Но один существенный вопрос так и остался без ответа. От кого же понесла Селена? Мне трудно было представить себе, как Элиас изменяет супружескому долгу и, оставив ложе матушки, тайком прокрадывается к Селене. Нет, он, конечно же, не мог быть к этому причастен. Но кто же тогда? Ответ напрашивался только один: Дамон.
Когда мы встали на ночлег, покинув место захоронения, он прочёл эту догадку в моих глазах и спросил:
— Ты ненавидишь меня, дочка?
Дети жестоки, а я в ту пору вовсе не была такой взрослой, какой себя считала. Да, я ненавидела его. Ненавидела не за открывшуюся мне правду, а за то, что эту правду так долго от меня таили.
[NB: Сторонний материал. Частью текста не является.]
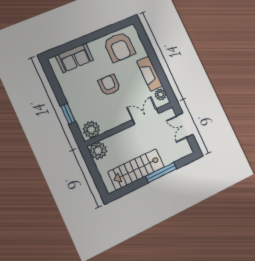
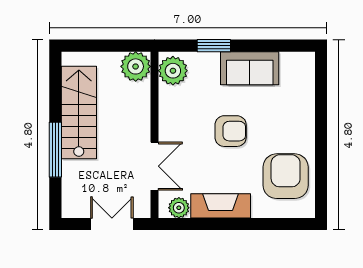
armchair: (119, 47) -> (286, 176), turned 90
sofa: (74, 58) -> (250, 68), moved, turned -90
Почему я должна была расти, не зная настоящих родителей? Только ради того, чтобы меня можно было воспитать добропорядочной афинской девицей и найти мне добропорядочного афинского жениха? Чтобы соотечественники не презирали меня как дочь дикарки?
Я прогнала Дамона от себя и не захотела разговаривать с ним даже на корабле.
Барахлошка поведала мне и о том, что за смерть постигла Селену. Оказалась, моя мать умерла не от ран, даже не от падения с лошади, а свалившись с обрыва, когда собирала молодые побеги ивы как лакомство для своих лошадей.
— Обрыв был не так уж высок, дно не было каменистым, — рассказывала Барахлошка, — но Селена сломала себе шею. Умерла она не сразу, а лишь после того, как соорудили курганы, которые ты видела.
У Барахлошки имелся свой взгляд на случившееся. Она считала, что Селена исполнила обет триконы, в силу которого боги согласились принять её жизнь взамен жизни Элевтеры. Тем самым она исчерпала своё жизненное предназначение. Земля носила её, пока было должно, и приняла в своё лоно, когда настал час.
По заверениям Барахлошки, Элевтера придерживалась на сей счёт того же мнения, ибо прощальную речь над могилой Селены облекла не в слова, коими провожают умерших в своей постели, но в жесты, приличествующие прощанию с героинями, павшими в боях и совершившими великие и славные подвиги.
— Селена считала, — знаками сообщила Элевтера, — что она повинна в преступлении против своего народа, ибо не смогла убить меня и себя, когда мы были ранены и нам грозило пленение в Афинах. Она боялась, что все эти годы я винила её и даже ненавидела за это отречение. О, я не могла ненавидеть тебя, Селена! Ибо этот поступок ты совершила из любви. Не из любви ко мне одной, хотя и её было в избытке, но из любви к народу тал Кирте, ради блага которого ты пожертвовала своей свободой. Но самое главное — ты, как никто другой, подарила свободному народу самую свою суть. Ты свершила сей дар в одиночку, находясь на чужбине, лишённая нашего внимания и заботы! Кто ещё выказал подобную преданность?
Тут, как сообщила Барахлошка, выдержка изменила Элевтере и собраться с духом ей удалось лишь после долгой паузы.
Свой панегирик Элевтера завершила следующим образом.
Сначала она сделала жест, означающий Луну, то есть имя моей матери, а за ним последовал знак падения, но не плавного лунного заката, а именно падения — как падает камень с обрыва или лист с дерева. В совокупности это должно было означать: «Луна упала с неба».
Потом Элевтера произвела круговое движение — «смена времён года».
В амазонском языке этому жесту соответствует понятие «экталерин», обозначающее и восход солнца после заката, и свежую траву, зеленеющую на равнинах после схода снегов. Однако Элевтера произвела движение в обратном направлении, как бы говоря:
«Всё, что было нам ведомо, изменилось».
Затем последовал знак восхода луны, но, завершая его, Элевтера вновь изменила направление движения рук, превратив утверждение в вопрос:
«Луна упала.
Взойдёт ли луна снова?»
Поминальная речь Элевтеры по моей матери стала поминальной речью и по всему свободному народу.
К полудню пятого дня плавания флотилия вошла в Меотийское озеро, а к следующей ночи достигла устья Танаиса. Река была ещё величественнее, чем я представляла её себе по рассказам. Её могучее течение ощущалось уже в открытом море, в полумиле от берега.
К этому-то берегу, когда до него оставалось сто локтей, я и поплыла, сиганув с борта.
Многие думают, что плавающие по морям не боятся воды, но это ошибка. Следом за мной в воду бросился только отец. Остальные остались на своих местах, поскольку не умели плавать. Добравшись до берега, я побежала вдоль реки на север, стараясь, сколько возможно, увеличить расстояние между собой и кораблями. Моё намерение состояло в том, чтобы дождаться амазонок, когда их колонна двинется к Вратам Бурь, и присоединиться к ним.